Monday 30 December 2013

Full circle in 2013


A new BBC Two series on sacred sites has just been launched, ending a year in which holy places have enjoyed a relatively high profile on the television.

Sacred Wonders of Britain, presented by archaeologist Neil Oliver, takes a historian's perspective on the subject as one might imagine. The programme was shown on BBC Two at 8.30pm on 30 December, and is available on iPlayer for a few weeks.

Neil Oliver was certainly in his element in the first episode, which looked at Stone Age sites from across the country. Avebury, Stonehenge and Orkney's stone circles are familiar territory, icons of a mysterious past that fascinates us as much as it continues to puzzle.

Undoubtedly the greatest problem with describing the rituals, traditions and beliefs of our ancient ancestors is that we have almost no idea what these were. The first scraps of written information about Britain come from the Romans, several thousand years after many of our most evocative ancient sites were built. Neil Oliver tried a number of theories during his grand tour. A few touched on some of the eternal questions that religions try to answer, passing references that were more thought provoking than informative (review in the Daily Mirror).
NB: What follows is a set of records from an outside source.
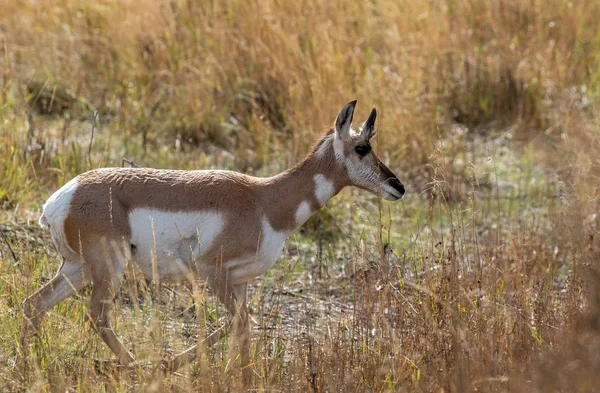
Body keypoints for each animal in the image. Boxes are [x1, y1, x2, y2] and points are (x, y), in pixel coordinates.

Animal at [19, 99, 404, 382]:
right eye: (361, 147)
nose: (397, 186)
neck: (265, 199)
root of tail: (61, 198)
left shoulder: (240, 281)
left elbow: (240, 327)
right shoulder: (211, 272)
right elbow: (239, 324)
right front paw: (174, 366)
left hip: (78, 268)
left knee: (34, 304)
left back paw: (29, 367)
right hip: (108, 267)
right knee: (96, 315)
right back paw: (138, 368)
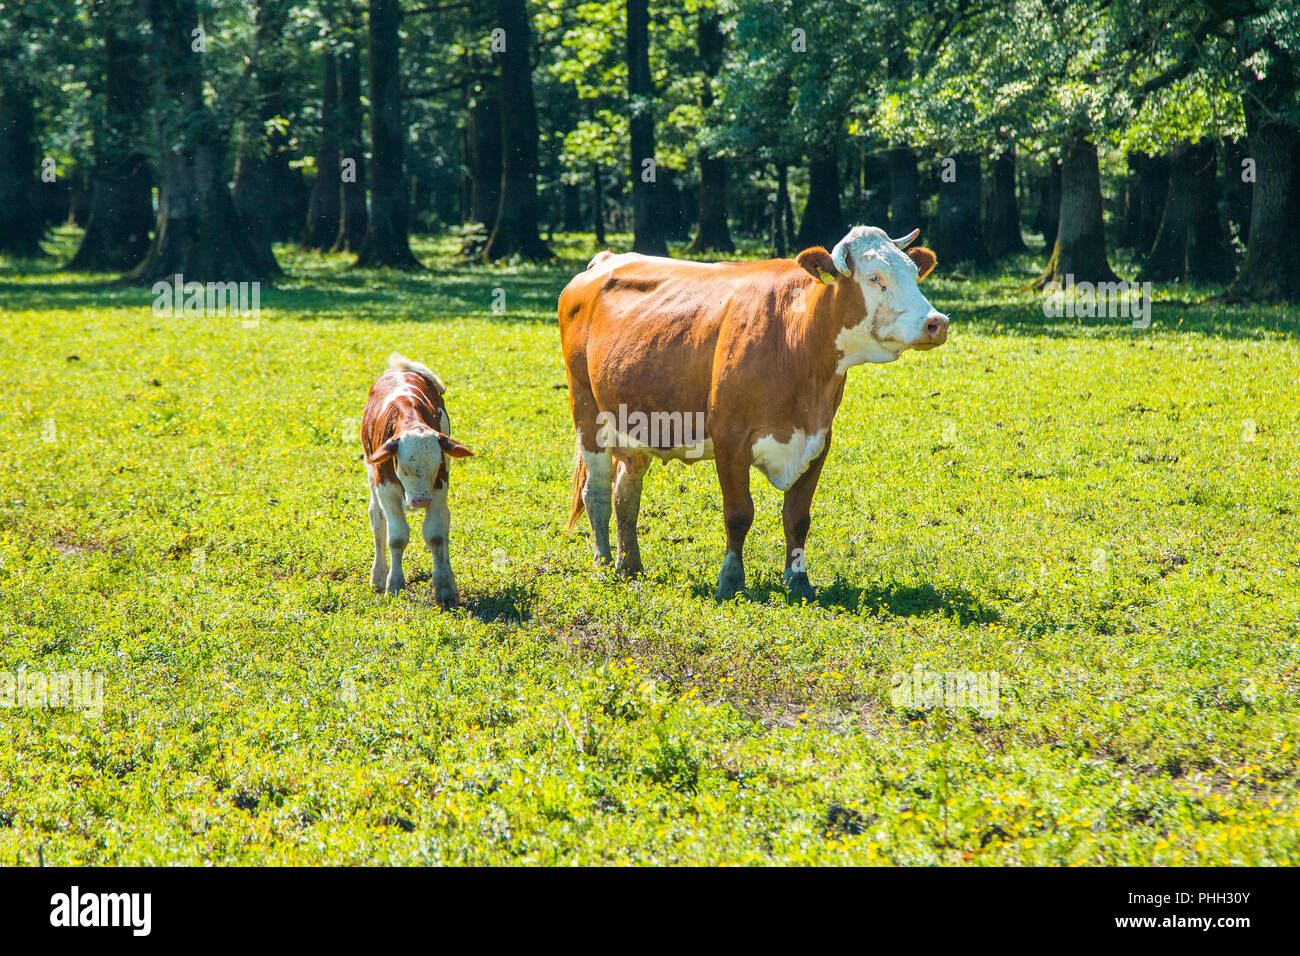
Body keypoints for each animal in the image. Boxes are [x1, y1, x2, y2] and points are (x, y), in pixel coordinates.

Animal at [361, 354, 473, 605]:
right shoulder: (386, 488)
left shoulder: (440, 484)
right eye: (403, 467)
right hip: (373, 478)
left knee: (445, 519)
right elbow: (396, 537)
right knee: (377, 521)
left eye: (437, 465)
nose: (421, 500)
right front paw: (394, 585)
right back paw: (378, 575)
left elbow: (436, 534)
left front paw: (444, 587)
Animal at [558, 225, 948, 601]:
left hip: (634, 421)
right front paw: (731, 581)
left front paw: (798, 581)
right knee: (597, 491)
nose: (937, 322)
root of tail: (605, 260)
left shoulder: (819, 439)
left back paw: (630, 566)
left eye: (913, 273)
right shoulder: (730, 439)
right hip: (586, 408)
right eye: (874, 277)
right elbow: (738, 513)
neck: (796, 340)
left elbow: (797, 518)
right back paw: (603, 564)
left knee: (626, 491)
Neo-pagans have made attempts in recent years to recreate or reinvent some of these beliefs, and with such a tempting and largely blank canvas to fill the creative process seems set to continue. One of the advisers to the programme is Professor Ronald Hutton, an expert and adherent of this revival movement.

Quite what Neil Oliver will make of Britain's Christian heritage in the remaining two programmes remains to be seen. It is possible the three-part series is only going to address our most recent 2,000 years of spiritual history in a single episode, and terminate the narrative at the Reformation. It is an alternative view to treat our country's many great religions as a sort of spiritual fossil, lifeless artefacts from an unfamiliar past. Our own series on Britain's Holiest Places stressed a continuity of use that is just as accessible and relevant today as it was to previous generations. Archaeologists perhaps feel most comfortable among the dead, but to my mind any truly holy place remains very much a place for the living.